Exercise:
If a line in the data holds the string "ublock", list it.

----------------

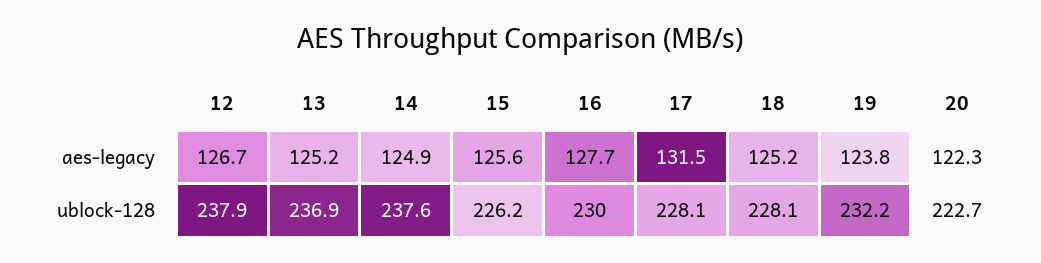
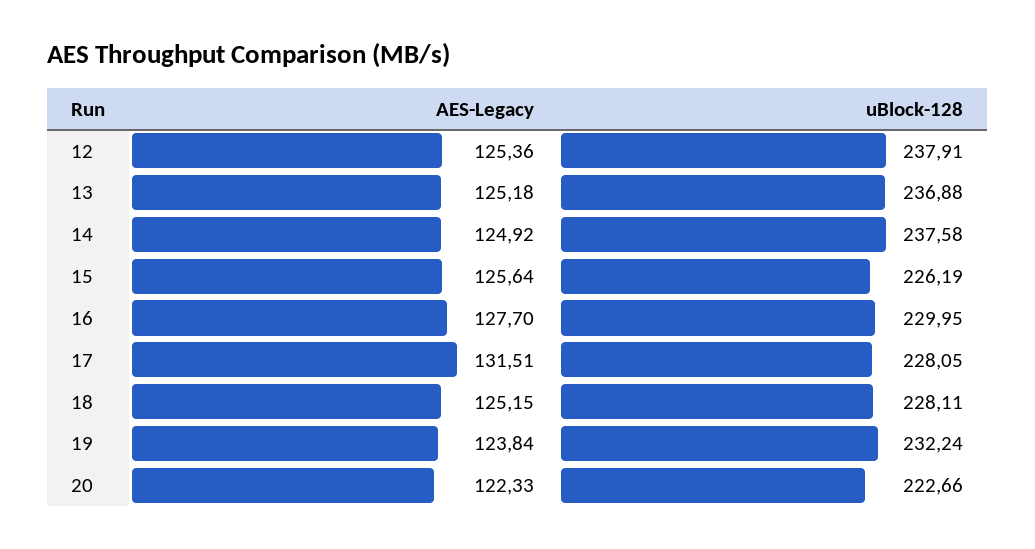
  {
    "12": {
-     "aes-legacy": 126.7,
+     "aes-legacy": 125.36,
      "ublock-128": 237.91
    },
    "13": {
      "aes-legacy": 125.18,
      "ublock-128": 236.88
    },
    "14": {
      "aes-legacy": 124.92,
      "ublock-128": 237.58
    },
    "15": {
      "aes-legacy": 125.64,
      "ublock-128": 226.19
    },
    "16": {
      "aes-legacy": 127.7,
      "ublock-128": 229.95
    },
    "17": {
      "aes-legacy": 131.51,
      "ublock-128": 228.05
    },
    "18": {
      "aes-legacy": 125.15,
      "ublock-128": 228.11
    },
    "19": {
      "aes-legacy": 123.84,
      "ublock-128": 232.24
    },
    "20": {
      "aes-legacy": 122.33,
      "ublock-128": 222.66
    }
  }

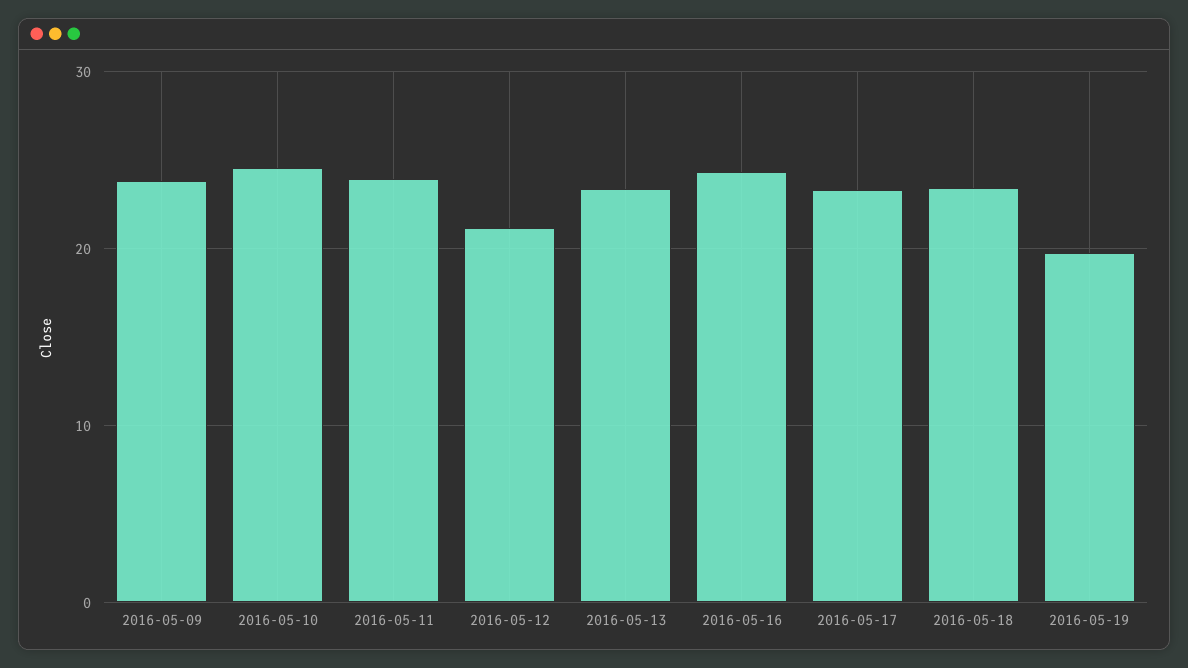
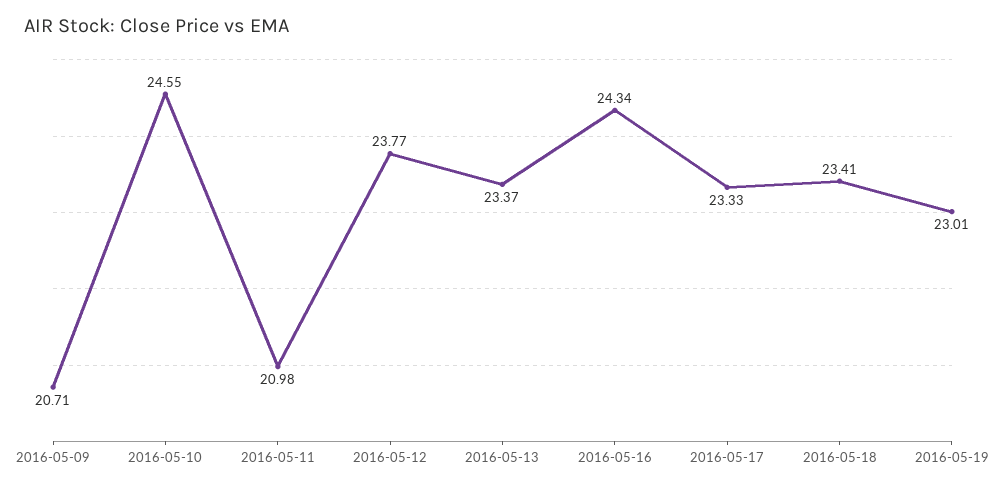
  {
-   "2016-05-09": 24,
+   "2016-05-09": 20.71,
    "2016-05-10": 24.55,
-   "2016-05-11": 24,
+   "2016-05-11": 20.98,
-   "2016-05-12": 21,
+   "2016-05-12": 23.77,
    "2016-05-13": 23.37,
    "2016-05-16": 24.34,
    "2016-05-17": 23.33,
    "2016-05-18": 23.41,
-   "2016-05-19": 20
+   "2016-05-19": 23.01
  }

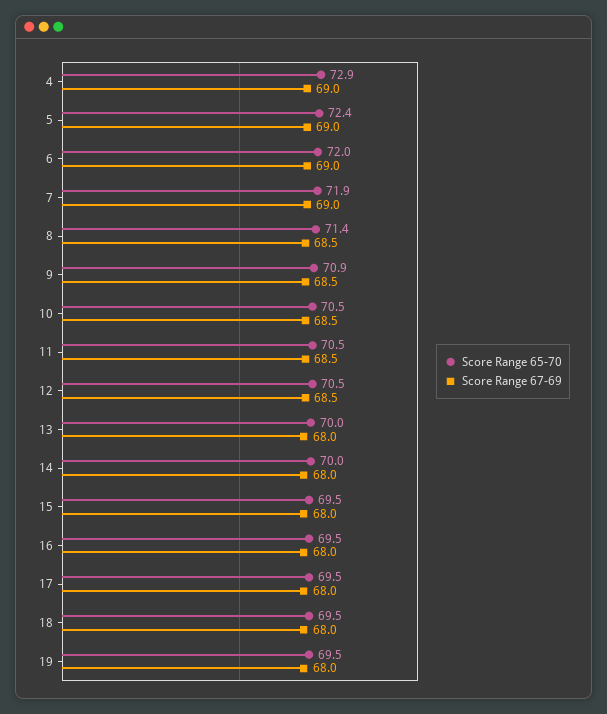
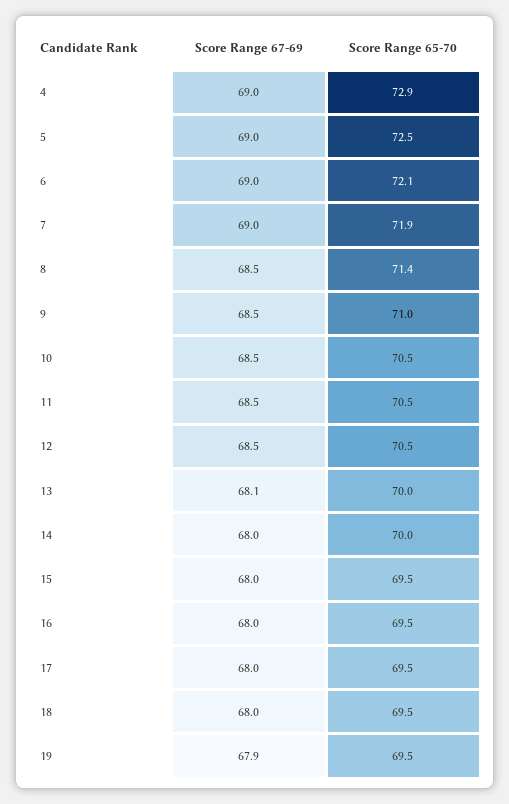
  {
    "Score Range 65-70": {
      "4": 72.9,
-     "5": 72.4,
+     "5": 72.5,
-     "6": 72,
+     "6": 72.1,
      "7": 71.9,
      "8": 71.4,
-     "9": 70.9,
+     "9": 71,
      "10": 70.5,
      "11": 70.5,
      "12": 70.5,
      "13": 70,
      "14": 70,
      "15": 69.5,
      "16": 69.5,
      "17": 69.5,
      "18": 69.5,
      "19": 69.5
    },
    "Score Range 67-69": {
      "4": 69,
      "5": 69,
      "6": 69,
      "7": 69,
      "8": 68.5,
      "9": 68.5,
      "10": 68.5,
      "11": 68.5,
      "12": 68.5,
-     "13": 68,
+     "13": 68.1,
      "14": 68,
      "15": 68,
      "16": 68,
      "17": 68,
      "18": 68,
-     "19": 68
+     "19": 67.9
    }
  }

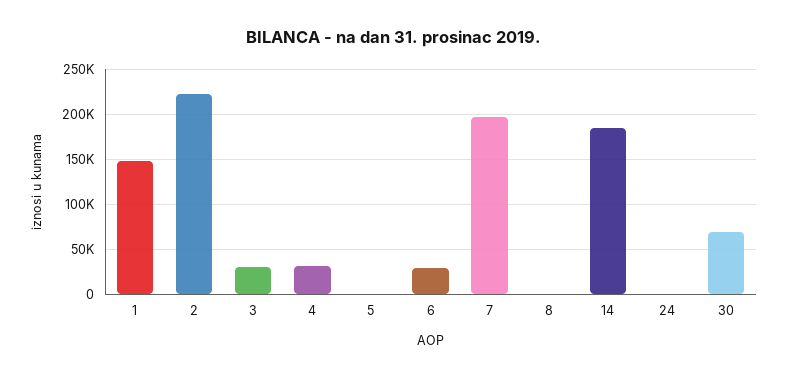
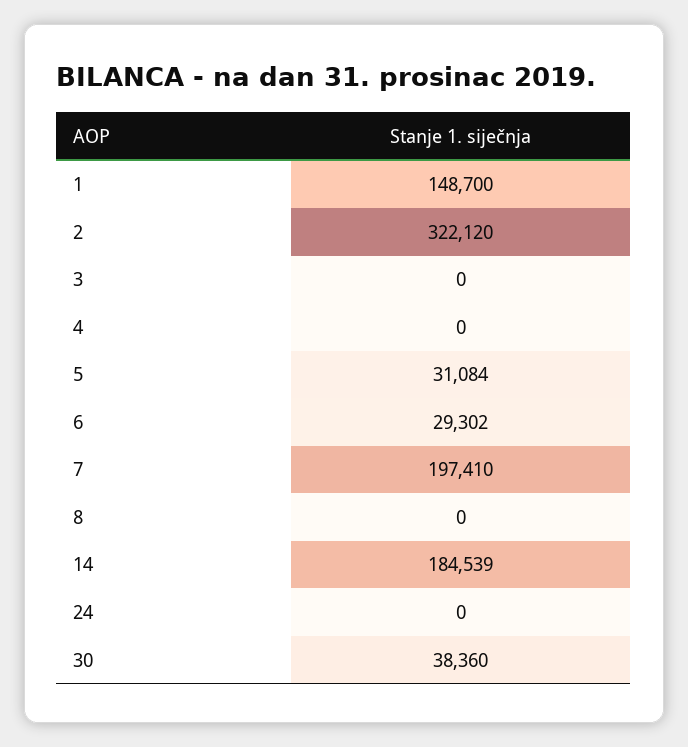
  {
    "1": 148700,
-   "2": 220000,
+   "2": 322120,
-   "3": 30000,
+   "3": 0,
-   "4": 30000,
+   "4": 0,
-   "5": 0,
+   "5": 31084,
    "6": 29302,
    "7": 197410,
    "8": 0,
    "14": 184539,
    "24": 0,
-   "30": 70000
+   "30": 38360
  }

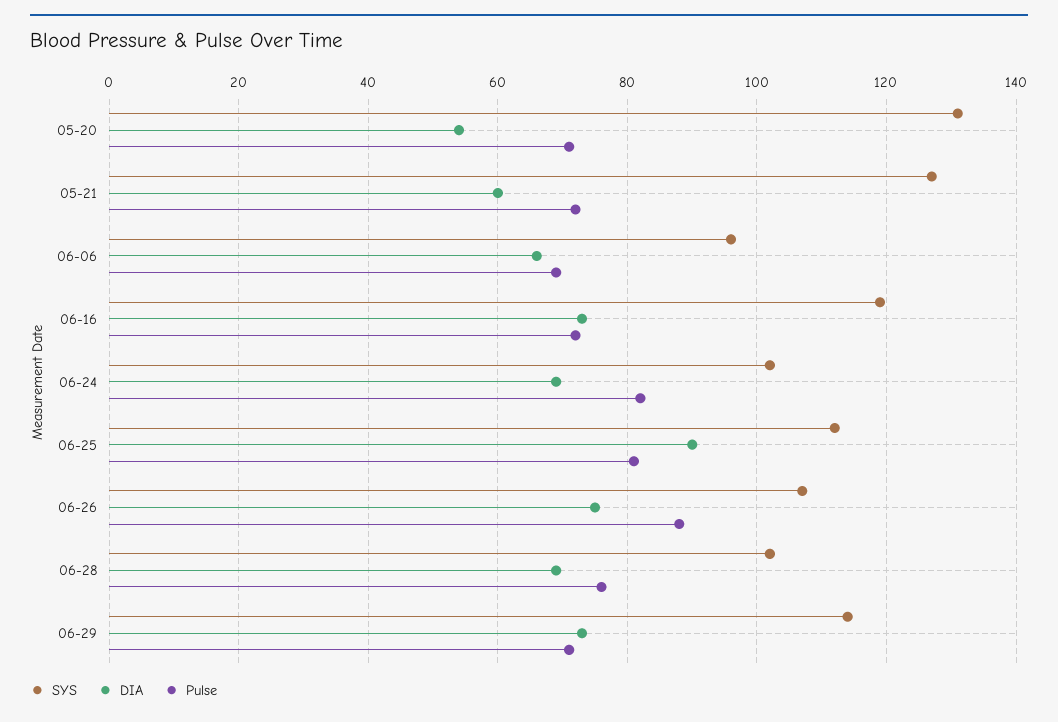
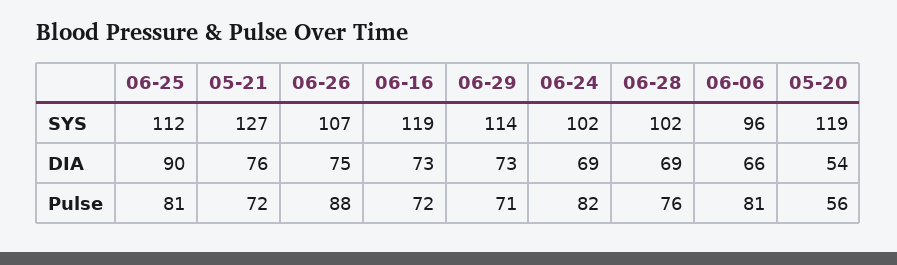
  {
    "SYS": {
-     "05-20": 130,
+     "05-20": 119,
      "05-21": 127,
      "06-06": 96,
      "06-16": 119,
      "06-24": 102,
      "06-25": 112,
      "06-26": 107,
      "06-28": 102,
      "06-29": 114
    },
    "DIA": {
      "05-20": 54,
-     "05-21": 60,
+     "05-21": 76,
      "06-06": 66,
      "06-16": 73,
      "06-24": 69,
      "06-25": 90,
      "06-26": 75,
      "06-28": 69,
      "06-29": 73
    },
    "Pulse": {
-     "05-20": 70,
+     "05-20": 56,
      "05-21": 72,
-     "06-06": 70,
+     "06-06": 81,
      "06-16": 72,
      "06-24": 82,
      "06-25": 81,
      "06-26": 88,
      "06-28": 76,
      "06-29": 71
    }
  }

----------------

Reply to the exercise:
      "ublock-128": 237.91
      "ublock-128": 236.88
      "ublock-128": 237.58
      "ublock-128": 226.19
      "ublock-128": 229.95
      "ublock-128": 228.05
      "ublock-128": 228.11
      "ublock-128": 232.24
      "ublock-128": 222.66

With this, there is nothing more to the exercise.